Varsity rosters will be able to use the esports lab free of charge with a swipe of their student ID at the door. Given the COVID-related adjustments to UND’s buildings, King assured that seats will be assigned for each team, and that only six people will be allowed access at one time.

“There are going to be cleaning requirements and it’s going to be pretty regulated to keep everybody safe,” said King, adding that his office will be in the near vicinity.

Enhancement of campus environment

Also in the wings are the academic avenues for esports, particularly in the College of Education & Human Development. Two one-credit-hour activity courses will open this fall for League of Legends and Fortnite. And, as reported in the spring, there is also an esports coaching minor on the way. Four courses comprising the core content will be available online come next spring.

Cindy Juntunen

Dean Cindy Juntunen shared that she “strongly supports” King’s approach through First 50, in that the events will give students new ways to connect, interact with peers and coaches and also identify career paths.

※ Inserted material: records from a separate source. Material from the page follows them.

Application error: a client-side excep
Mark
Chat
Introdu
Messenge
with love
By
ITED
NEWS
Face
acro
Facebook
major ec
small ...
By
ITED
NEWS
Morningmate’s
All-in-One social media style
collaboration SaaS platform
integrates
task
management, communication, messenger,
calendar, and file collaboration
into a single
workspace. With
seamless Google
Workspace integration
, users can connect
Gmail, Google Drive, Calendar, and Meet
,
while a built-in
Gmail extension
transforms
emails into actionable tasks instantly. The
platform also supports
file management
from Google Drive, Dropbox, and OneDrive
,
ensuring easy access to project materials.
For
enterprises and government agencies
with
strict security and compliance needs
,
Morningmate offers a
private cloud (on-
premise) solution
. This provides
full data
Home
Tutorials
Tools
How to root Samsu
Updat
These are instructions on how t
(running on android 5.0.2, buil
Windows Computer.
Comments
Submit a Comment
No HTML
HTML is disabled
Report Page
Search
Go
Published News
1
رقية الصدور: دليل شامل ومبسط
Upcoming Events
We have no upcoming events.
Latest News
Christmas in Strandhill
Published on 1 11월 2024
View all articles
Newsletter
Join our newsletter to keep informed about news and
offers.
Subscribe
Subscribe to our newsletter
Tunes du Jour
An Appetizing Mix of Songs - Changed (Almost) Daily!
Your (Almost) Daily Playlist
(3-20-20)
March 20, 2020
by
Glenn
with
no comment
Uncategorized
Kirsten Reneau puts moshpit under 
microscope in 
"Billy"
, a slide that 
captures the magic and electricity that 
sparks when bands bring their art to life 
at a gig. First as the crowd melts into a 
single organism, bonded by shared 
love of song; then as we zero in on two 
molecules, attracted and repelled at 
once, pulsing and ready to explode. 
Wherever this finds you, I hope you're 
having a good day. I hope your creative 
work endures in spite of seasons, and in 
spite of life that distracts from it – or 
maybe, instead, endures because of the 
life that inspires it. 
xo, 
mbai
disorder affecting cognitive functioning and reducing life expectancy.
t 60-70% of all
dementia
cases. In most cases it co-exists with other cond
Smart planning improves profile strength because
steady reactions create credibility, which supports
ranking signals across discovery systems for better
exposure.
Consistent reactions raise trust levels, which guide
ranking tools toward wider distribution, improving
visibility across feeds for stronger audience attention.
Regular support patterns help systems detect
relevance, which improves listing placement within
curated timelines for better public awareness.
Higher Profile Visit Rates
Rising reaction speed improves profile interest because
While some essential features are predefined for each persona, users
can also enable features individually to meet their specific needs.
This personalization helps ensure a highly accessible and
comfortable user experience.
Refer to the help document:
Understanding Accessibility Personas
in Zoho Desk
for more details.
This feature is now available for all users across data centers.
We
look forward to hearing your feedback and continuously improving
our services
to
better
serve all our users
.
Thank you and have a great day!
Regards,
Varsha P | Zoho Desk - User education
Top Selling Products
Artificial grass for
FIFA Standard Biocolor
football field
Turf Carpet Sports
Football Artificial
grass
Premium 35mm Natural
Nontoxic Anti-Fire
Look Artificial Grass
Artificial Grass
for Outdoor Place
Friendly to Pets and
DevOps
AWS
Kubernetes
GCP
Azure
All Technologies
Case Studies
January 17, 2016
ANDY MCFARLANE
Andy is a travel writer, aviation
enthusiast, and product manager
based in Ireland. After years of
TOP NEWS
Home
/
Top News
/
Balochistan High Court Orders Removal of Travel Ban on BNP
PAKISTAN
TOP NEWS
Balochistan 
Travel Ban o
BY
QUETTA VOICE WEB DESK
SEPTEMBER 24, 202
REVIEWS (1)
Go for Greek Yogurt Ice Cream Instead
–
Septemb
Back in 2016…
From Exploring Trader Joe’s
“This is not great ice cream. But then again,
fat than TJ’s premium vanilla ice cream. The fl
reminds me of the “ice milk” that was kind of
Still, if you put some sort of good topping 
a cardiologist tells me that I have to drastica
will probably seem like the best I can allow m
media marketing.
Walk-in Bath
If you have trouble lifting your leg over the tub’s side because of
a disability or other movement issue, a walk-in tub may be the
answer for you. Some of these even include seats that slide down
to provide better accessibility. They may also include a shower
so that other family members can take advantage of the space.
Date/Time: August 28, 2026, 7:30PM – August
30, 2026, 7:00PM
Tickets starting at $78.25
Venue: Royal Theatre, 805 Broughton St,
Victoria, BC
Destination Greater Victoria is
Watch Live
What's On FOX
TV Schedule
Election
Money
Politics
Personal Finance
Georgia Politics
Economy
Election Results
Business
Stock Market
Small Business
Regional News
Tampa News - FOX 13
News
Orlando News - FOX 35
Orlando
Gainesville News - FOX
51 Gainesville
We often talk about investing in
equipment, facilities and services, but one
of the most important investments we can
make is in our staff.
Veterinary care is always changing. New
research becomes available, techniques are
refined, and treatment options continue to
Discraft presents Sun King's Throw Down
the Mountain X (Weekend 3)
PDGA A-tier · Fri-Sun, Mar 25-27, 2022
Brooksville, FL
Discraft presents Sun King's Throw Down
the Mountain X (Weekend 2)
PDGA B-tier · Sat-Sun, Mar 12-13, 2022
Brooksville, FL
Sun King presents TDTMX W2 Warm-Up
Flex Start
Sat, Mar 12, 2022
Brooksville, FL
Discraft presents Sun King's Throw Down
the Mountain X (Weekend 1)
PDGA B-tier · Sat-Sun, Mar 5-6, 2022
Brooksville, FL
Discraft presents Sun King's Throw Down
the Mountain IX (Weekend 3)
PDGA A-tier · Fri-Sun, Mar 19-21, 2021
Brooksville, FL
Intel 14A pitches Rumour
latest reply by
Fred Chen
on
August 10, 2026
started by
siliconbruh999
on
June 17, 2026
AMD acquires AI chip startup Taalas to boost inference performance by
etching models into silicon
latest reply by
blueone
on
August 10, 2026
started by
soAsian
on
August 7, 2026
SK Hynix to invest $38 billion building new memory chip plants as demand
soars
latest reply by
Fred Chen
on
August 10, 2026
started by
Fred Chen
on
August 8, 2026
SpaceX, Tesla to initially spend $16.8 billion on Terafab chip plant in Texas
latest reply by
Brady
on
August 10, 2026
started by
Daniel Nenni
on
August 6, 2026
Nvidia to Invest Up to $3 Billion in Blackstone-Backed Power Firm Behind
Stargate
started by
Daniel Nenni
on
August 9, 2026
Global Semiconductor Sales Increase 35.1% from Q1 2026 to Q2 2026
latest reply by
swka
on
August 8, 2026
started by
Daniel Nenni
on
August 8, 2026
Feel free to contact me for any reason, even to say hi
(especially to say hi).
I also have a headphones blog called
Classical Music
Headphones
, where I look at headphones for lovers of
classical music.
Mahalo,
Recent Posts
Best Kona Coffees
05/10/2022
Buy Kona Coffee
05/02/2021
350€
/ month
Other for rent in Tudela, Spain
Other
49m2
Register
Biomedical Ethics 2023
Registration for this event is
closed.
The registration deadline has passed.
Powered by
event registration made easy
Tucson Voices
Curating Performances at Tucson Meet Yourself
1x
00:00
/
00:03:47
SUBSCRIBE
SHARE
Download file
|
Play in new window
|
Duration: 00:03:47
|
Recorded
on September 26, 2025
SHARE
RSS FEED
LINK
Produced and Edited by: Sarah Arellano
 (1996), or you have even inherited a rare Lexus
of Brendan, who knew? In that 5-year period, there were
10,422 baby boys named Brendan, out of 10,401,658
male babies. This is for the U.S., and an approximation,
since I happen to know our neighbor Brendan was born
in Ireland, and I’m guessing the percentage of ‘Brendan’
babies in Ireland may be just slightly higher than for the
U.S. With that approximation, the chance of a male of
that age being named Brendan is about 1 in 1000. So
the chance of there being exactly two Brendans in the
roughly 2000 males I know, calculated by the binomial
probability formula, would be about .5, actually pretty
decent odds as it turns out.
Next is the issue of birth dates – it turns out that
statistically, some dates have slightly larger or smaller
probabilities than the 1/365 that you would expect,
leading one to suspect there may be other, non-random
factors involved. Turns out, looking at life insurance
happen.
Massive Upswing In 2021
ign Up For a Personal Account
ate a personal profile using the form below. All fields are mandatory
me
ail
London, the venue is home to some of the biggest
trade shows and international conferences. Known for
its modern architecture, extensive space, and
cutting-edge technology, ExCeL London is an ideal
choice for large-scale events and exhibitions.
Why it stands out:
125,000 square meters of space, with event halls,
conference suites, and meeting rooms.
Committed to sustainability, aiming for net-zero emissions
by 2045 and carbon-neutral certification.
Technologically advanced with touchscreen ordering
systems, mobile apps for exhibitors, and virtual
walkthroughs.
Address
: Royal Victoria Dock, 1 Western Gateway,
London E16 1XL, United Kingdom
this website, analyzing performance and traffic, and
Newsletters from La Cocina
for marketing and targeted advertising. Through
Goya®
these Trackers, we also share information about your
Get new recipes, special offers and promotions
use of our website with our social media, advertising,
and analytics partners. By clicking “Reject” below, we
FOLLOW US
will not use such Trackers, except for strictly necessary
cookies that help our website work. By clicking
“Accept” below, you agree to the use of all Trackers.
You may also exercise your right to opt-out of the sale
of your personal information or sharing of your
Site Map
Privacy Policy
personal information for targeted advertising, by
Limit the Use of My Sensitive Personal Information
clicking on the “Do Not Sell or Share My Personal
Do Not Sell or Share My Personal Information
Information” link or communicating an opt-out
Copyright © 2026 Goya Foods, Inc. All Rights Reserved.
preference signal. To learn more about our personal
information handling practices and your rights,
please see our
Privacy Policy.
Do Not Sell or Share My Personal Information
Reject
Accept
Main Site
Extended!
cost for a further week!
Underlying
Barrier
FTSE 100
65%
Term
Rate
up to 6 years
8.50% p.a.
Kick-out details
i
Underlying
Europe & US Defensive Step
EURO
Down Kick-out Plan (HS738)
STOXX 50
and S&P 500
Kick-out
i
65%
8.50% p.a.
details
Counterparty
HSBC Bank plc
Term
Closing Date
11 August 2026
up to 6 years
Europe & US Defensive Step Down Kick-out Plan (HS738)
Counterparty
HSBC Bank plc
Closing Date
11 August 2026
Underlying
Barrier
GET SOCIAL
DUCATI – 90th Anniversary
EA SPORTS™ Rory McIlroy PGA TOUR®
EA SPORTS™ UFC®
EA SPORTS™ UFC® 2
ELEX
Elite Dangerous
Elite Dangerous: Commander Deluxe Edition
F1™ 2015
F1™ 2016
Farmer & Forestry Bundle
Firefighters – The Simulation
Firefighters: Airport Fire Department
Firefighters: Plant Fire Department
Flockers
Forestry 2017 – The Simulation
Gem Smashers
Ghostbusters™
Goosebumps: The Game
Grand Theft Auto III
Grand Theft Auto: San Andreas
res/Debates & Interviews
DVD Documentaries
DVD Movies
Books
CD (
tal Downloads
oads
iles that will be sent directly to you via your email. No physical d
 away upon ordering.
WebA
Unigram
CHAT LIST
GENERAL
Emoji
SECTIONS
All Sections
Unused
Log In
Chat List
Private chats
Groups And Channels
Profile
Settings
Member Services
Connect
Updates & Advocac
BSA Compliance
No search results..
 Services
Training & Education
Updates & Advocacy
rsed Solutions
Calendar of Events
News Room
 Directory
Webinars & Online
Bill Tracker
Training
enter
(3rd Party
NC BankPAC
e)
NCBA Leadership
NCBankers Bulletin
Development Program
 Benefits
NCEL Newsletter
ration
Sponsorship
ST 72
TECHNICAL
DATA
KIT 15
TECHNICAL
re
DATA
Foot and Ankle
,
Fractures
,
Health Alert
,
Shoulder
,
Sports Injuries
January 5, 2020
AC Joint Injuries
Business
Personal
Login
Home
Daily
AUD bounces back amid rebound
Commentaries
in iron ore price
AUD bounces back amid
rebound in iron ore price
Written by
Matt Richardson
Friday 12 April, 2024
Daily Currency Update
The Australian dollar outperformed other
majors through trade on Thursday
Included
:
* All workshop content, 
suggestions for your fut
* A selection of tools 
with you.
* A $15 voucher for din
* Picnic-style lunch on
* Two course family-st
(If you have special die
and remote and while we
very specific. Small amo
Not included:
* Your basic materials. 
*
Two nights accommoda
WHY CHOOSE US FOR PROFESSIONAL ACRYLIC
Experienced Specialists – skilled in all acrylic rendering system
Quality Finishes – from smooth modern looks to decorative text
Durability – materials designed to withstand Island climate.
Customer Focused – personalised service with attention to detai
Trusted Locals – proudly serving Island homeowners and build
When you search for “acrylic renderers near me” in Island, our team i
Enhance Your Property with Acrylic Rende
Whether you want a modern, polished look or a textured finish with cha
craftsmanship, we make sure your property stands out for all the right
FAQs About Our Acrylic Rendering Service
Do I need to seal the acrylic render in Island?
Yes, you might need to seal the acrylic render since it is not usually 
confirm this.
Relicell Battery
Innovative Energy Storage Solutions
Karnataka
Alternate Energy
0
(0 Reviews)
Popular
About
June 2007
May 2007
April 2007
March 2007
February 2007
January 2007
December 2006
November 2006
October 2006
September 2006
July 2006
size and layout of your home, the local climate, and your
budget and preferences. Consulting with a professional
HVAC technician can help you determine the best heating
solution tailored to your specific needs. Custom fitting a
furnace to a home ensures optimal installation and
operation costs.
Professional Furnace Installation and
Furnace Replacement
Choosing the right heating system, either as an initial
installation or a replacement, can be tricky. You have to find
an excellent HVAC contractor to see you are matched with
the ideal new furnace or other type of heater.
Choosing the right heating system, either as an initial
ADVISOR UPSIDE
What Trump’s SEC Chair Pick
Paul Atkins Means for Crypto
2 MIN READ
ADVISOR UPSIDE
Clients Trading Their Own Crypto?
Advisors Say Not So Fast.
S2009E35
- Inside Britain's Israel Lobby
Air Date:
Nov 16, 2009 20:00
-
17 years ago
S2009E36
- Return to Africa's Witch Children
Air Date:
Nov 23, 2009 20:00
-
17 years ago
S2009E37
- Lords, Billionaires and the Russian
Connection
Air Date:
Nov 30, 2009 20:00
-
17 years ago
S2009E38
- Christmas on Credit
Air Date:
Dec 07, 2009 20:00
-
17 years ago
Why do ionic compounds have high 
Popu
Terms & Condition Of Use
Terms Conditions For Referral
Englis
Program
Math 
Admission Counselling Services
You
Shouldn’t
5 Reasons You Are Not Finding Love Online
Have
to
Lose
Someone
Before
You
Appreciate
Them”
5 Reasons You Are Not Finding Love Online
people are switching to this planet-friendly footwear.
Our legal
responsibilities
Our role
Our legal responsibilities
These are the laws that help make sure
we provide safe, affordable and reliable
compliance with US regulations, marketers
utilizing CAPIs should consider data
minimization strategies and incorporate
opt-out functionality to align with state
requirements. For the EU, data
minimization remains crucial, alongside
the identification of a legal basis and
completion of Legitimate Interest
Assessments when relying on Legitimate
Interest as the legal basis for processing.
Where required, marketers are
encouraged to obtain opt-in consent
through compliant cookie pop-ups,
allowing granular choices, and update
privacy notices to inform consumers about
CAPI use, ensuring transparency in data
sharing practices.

“I hope students will be able to develop new skills, enhance their teamwork abilities and have the opportunity to see how an area of interest could become an important opportunity for engagement and career development,” said Juntunen, who anticipates esports as an enhancement of the campus environment.

“Many students have a general interest in video games,” she continued. “This effort can provide an opportunity to channel that interest into additional learning opportunities.”

King emphasized that North Dakota Varsity Esports is about student involvement and experiences. “It’s all about them, and everything we’re doing through this program is about trying to help them get experiences within esports while they’re getting their degrees.”